The mysterious Mrs Erlynne, the supposedly ‘fallen’ woman, is tormented by her past and desperate to regain her place in society. Clearly used to rejection, she is also used to seducing and winning over her detractors. But Mrs Erlynne’s steely shell of self-protecting confidence, which has helped her survive a decision she made in her past, is touchingly shattered when she realises that someone close to her is in peril.

Listen out for the ‘soundbites’ from Samuel Collings as Lord Darlington (“in the gutter looking up at the stars”) who delivered his lines in just the right way to convey his  philosophy to an attentive audience. His character offered a fountain flow of observations with wit and irony and teasing circumlocutions masking a bitterness and rejection of society.

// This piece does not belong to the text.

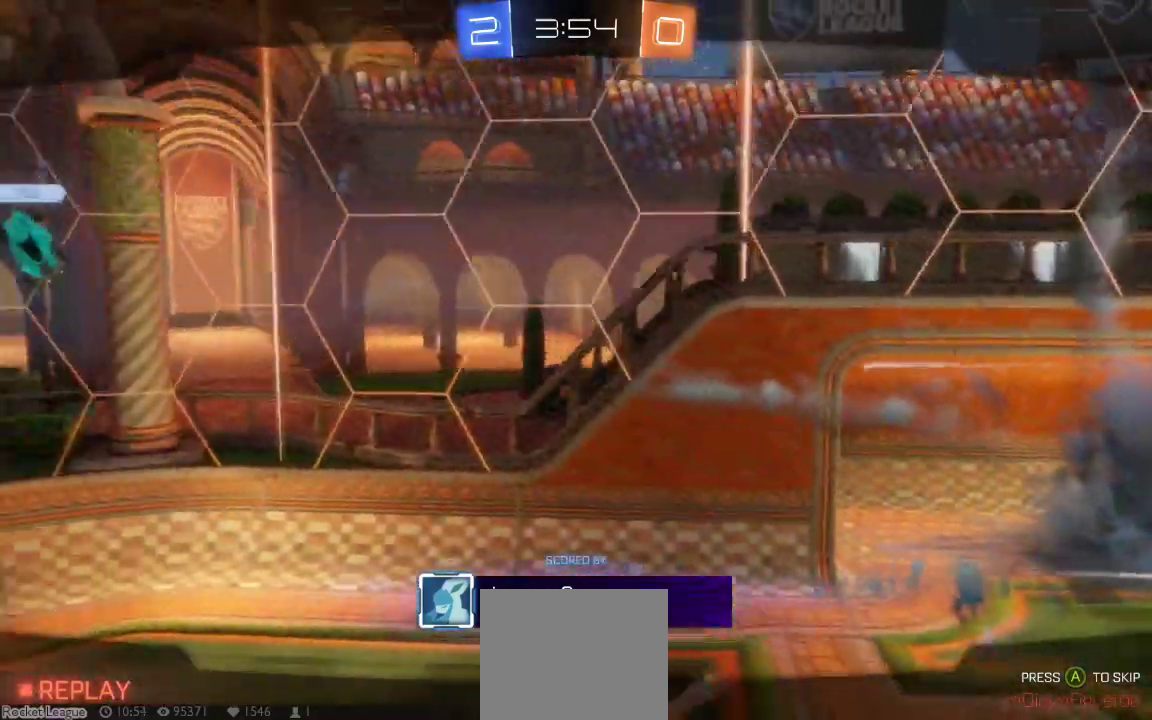
{"buttons": ["A"], "left_stick": "center", "right_stick": "center", "button_events": [[83, "A", "down"], [183, "A", "up"], [283, "A", "down"], [383, "A", "up"], [467, "A", "down"]]}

In the title role of Lady Windermere, Laura Rees matured nicely from vulnerability to authority. Bernice Stegers, as the Duchess of Berwick, gave a gushing tour de force of a performance. We got a string of laughs running through the play as the haughty Lady Berwick dragged her long-suffering ‘chatterbox’ daughter, Lady Agatha, (Eliza Collings) through her discord-spreading social whirl.

There were good performances too from the upper class toffs Milo Twomey as Lord Windermere and Cameron Stewart as Lord Augustus Lorton.

This was Oscar Wilde’s first play, a play bristling with deliciously funny one-liners which made him an overnight success when it was first produced in London in 1892.

The director of the play, Greg Hersov, and designer, Ashley Martin-Davis, worked together to bring London high society to life at the Royal Exchange.

In production notes for Lady Windermere’s Fan, designer Ashley Martin-Davies had this to say about the staging of the play:

‘I’ve tried to create a space/stage that visually speaks in a Wildean way – stylish, sensitive but strong, beautiful and reflective, and both masculine and feminine, as well as creating the sense of a theatrical event about to unfold.’

In my view, the play offers a perfect night at the theatre and the sparkling language and the memorable 19th century soundbites, which have passed into the history of the language, such as, ‘I can resist everything but temptation,’ will linger with you long after the play is over.

The play runs until Saturday 23 June. Performances are Monday to Friday at 7.30pm and on Saturday at 8pm. Matinee performances take place on Wednesdays at 2.30pm and on Saturday at 4pm.

Ticket prices start from £9. You can contact the box office on 0161 833 9833.

1 Response to " Review of Lady Windermere’s Fan by Oscar Wilde "

  1. marlene oliver says:

    A superbly written review of “Lady Windemere’s Fan” Would love the woman who accused me of living amongst the scallys of Wythenshawe to read it. Wythenshawe definitely has talent. Was going to see it but have seen before. Keep on writing, you obviously have the skills to communicate.